*** Records to use Section Begins ***

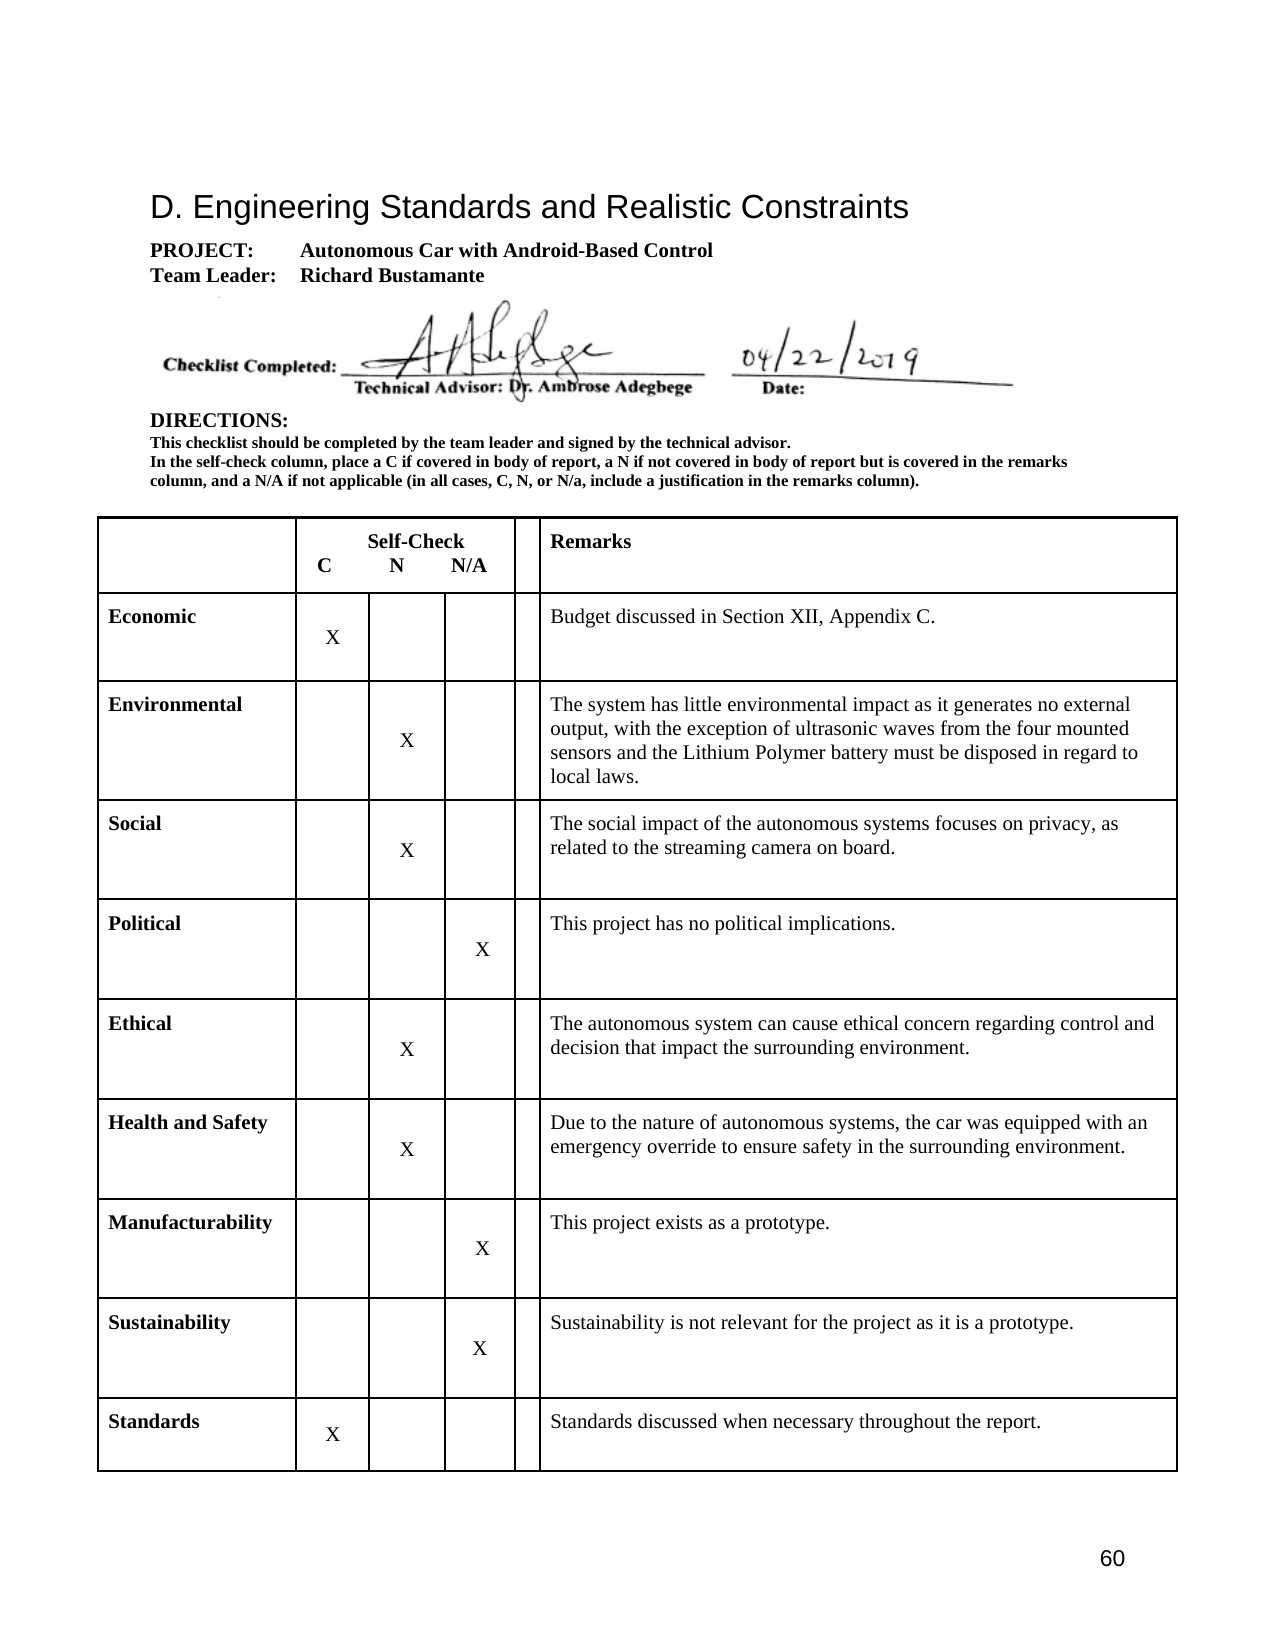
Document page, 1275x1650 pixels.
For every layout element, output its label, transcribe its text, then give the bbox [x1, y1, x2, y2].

table_cell Standards discussed when necessary throughout the report. [541, 1399, 1176, 1470]
table_cell [516, 801, 539, 898]
table_cell Standards [99, 1399, 295, 1470]
table_cell [516, 594, 539, 679]
table_cell Environmental [99, 682, 295, 799]
table_cell [516, 1399, 539, 1470]
table_cell Health and Safety [99, 1100, 295, 1197]
table_cell [297, 682, 368, 799]
table_cell The social impact of the autonomous systems focuses on privacy, as related to the streaming camera on board. [541, 801, 1176, 898]
table_cell [516, 900, 539, 998]
table_cell [297, 900, 368, 998]
text Team Leader: Richard Bustamante [150, 262, 1125, 287]
table_cell Political [99, 900, 295, 998]
table_cell [370, 1200, 444, 1297]
table_cell X [370, 1100, 444, 1197]
table_cell This project has no political implications. [541, 900, 1176, 998]
table_cell [370, 1399, 444, 1470]
table_cell [446, 1399, 514, 1470]
text PROJECT: Autonomous Car with Android-Based Control [150, 238, 1125, 262]
table_cell [446, 801, 514, 898]
table_cell [297, 801, 368, 898]
table_cell [446, 1000, 514, 1098]
table_cell X [446, 900, 514, 998]
text This checklist should be completed by the team leader and signed by the technical advisor. [150, 432, 1125, 452]
table_cell X [370, 682, 444, 799]
table_header Self-Check C N N/A [297, 519, 514, 592]
table_cell Ethical [99, 1000, 295, 1098]
table_cell [516, 682, 539, 799]
table_cell X [297, 1399, 368, 1470]
table_cell [446, 682, 514, 799]
table_cell Due to the nature of autonomous systems, the car was equipped with an emergency override to ensure safety in the surrounding environment. [541, 1100, 1176, 1197]
table_cell [297, 1100, 368, 1197]
table_cell Social [99, 801, 295, 898]
table_cell Sustainability [99, 1299, 295, 1397]
table_cell [516, 1000, 539, 1098]
table_cell [516, 1100, 539, 1197]
table_cell [516, 1200, 539, 1297]
table_cell The system has little environmental impact as it generates no external output, with the exception of ultrasonic waves from the four mounted sensors and the Lithium Polymer battery must be disposed in regard to local laws. [541, 682, 1176, 799]
table_header [99, 519, 295, 592]
text In the self-check column, place a C if covered in body of report, a N if not covered in body of report but is covered in the remarks column, and a N/A if not applicable (in all cases, C, N, or N/a, include a justification in the remarks column). [150, 452, 1125, 490]
table_cell Sustainability is not relevant for the project as it is a prototype. [541, 1299, 1176, 1397]
table_cell X [297, 594, 368, 679]
subtitle D. Engineering Standards and Realistic Constraints [150, 187, 1125, 226]
table_cell [446, 594, 514, 679]
table_header [516, 519, 539, 592]
table_cell [297, 1200, 368, 1297]
table_cell X [370, 801, 444, 898]
table_cell X [370, 1000, 444, 1098]
table_cell [370, 900, 444, 998]
table_cell The autonomous system can cause ethical concern regarding control and decision that impact the surrounding environment. [541, 1000, 1176, 1098]
table_header Remarks [541, 519, 1176, 592]
picture [150, 286, 1019, 409]
table_cell [297, 1000, 368, 1098]
table_cell Manufacturability [99, 1200, 295, 1297]
table_cell [370, 594, 444, 679]
table_cell X [446, 1200, 514, 1297]
table_cell [516, 1299, 539, 1397]
table_cell Economic [99, 594, 295, 679]
table_cell This project exists as a prototype. [541, 1200, 1176, 1297]
table_cell Budget discussed in Section XII, Appendix C. [541, 594, 1176, 679]
table_cell X [446, 1299, 514, 1397]
table_cell [297, 1299, 368, 1397]
table_cell [446, 1100, 514, 1197]
table_cell [370, 1299, 444, 1397]
text DIRECTIONS: [150, 408, 1256, 432]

*** Records to use Section Ends ***

Return every entry above exactly. Pictures stay out.

Document page, 1275x1650 pixels.
For every layout element, output its label, transcribe its text, then give the bbox [x1, y1, x2, y2].

table_cell Standards discussed when necessary throughout the report. [541, 1399, 1176, 1470]
table_cell [516, 801, 539, 898]
table_cell Standards [99, 1399, 295, 1470]
table_cell [516, 594, 539, 679]
table_cell Environmental [99, 682, 295, 799]
table_cell [516, 1399, 539, 1470]
table_cell Health and Safety [99, 1100, 295, 1197]
table_cell [297, 682, 368, 799]
table_cell The social impact of the autonomous systems focuses on privacy, as related to the streaming camera on board. [541, 801, 1176, 898]
table_cell [516, 900, 539, 998]
table_cell [297, 900, 368, 998]
text Team Leader: Richard Bustamante [150, 262, 1125, 287]
table_cell Political [99, 900, 295, 998]
table_cell [370, 1200, 444, 1297]
table_cell X [370, 1100, 444, 1197]
table_cell This project has no political implications. [541, 900, 1176, 998]
table_cell [370, 1399, 444, 1470]
table_cell [446, 1399, 514, 1470]
text PROJECT: Autonomous Car with Android-Based Control [150, 238, 1125, 262]
table_cell [446, 801, 514, 898]
table_cell [297, 801, 368, 898]
table_cell [446, 1000, 514, 1098]
table_cell X [446, 900, 514, 998]
text This checklist should be completed by the team leader and signed by the technical advisor. [150, 432, 1125, 452]
table_cell X [370, 682, 444, 799]
table_header Self-Check C N N/A [297, 519, 514, 592]
table_cell Ethical [99, 1000, 295, 1098]
table_cell [516, 682, 539, 799]
table_cell X [297, 1399, 368, 1470]
table_cell [446, 682, 514, 799]
table_cell Due to the nature of autonomous systems, the car was equipped with an emergency override to ensure safety in the surrounding environment. [541, 1100, 1176, 1197]
table_cell [297, 1100, 368, 1197]
table_cell Social [99, 801, 295, 898]
table_cell Sustainability [99, 1299, 295, 1397]
table_cell [516, 1000, 539, 1098]
table_cell [516, 1100, 539, 1197]
table_cell [516, 1200, 539, 1297]
table_cell The system has little environmental impact as it generates no external output, with the exception of ultrasonic waves from the four mounted sensors and the Lithium Polymer battery must be disposed in regard to local laws. [541, 682, 1176, 799]
table_header [99, 519, 295, 592]
text In the self-check column, place a C if covered in body of report, a N if not covered in body of report but is covered in the remarks column, and a N/A if not applicable (in all cases, C, N, or N/a, include a justification in the remarks column). [150, 452, 1125, 490]
table_cell Sustainability is not relevant for the project as it is a prototype. [541, 1299, 1176, 1397]
table_cell X [297, 594, 368, 679]
subtitle D. Engineering Standards and Realistic Constraints [150, 187, 1125, 226]
table_cell [446, 594, 514, 679]
table_header [516, 519, 539, 592]
table_cell [297, 1200, 368, 1297]
table_cell X [370, 801, 444, 898]
table_cell X [370, 1000, 444, 1098]
table_cell [370, 900, 444, 998]
table_cell The autonomous system can cause ethical concern regarding control and decision that impact the surrounding environment. [541, 1000, 1176, 1098]
table_header Remarks [541, 519, 1176, 592]
picture [150, 286, 1019, 409]
table_cell [297, 1000, 368, 1098]
table_cell Manufacturability [99, 1200, 295, 1297]
table_cell [370, 594, 444, 679]
table_cell X [446, 1200, 514, 1297]
table_cell [516, 1299, 539, 1397]
table_cell Economic [99, 594, 295, 679]
table_cell This project exists as a prototype. [541, 1200, 1176, 1297]
table_cell Budget discussed in Section XII, Appendix C. [541, 594, 1176, 679]
table_cell X [446, 1299, 514, 1397]
table_cell [297, 1299, 368, 1397]
table_cell [446, 1100, 514, 1197]
table_cell [370, 1299, 444, 1397]
text DIRECTIONS: [150, 408, 1256, 432]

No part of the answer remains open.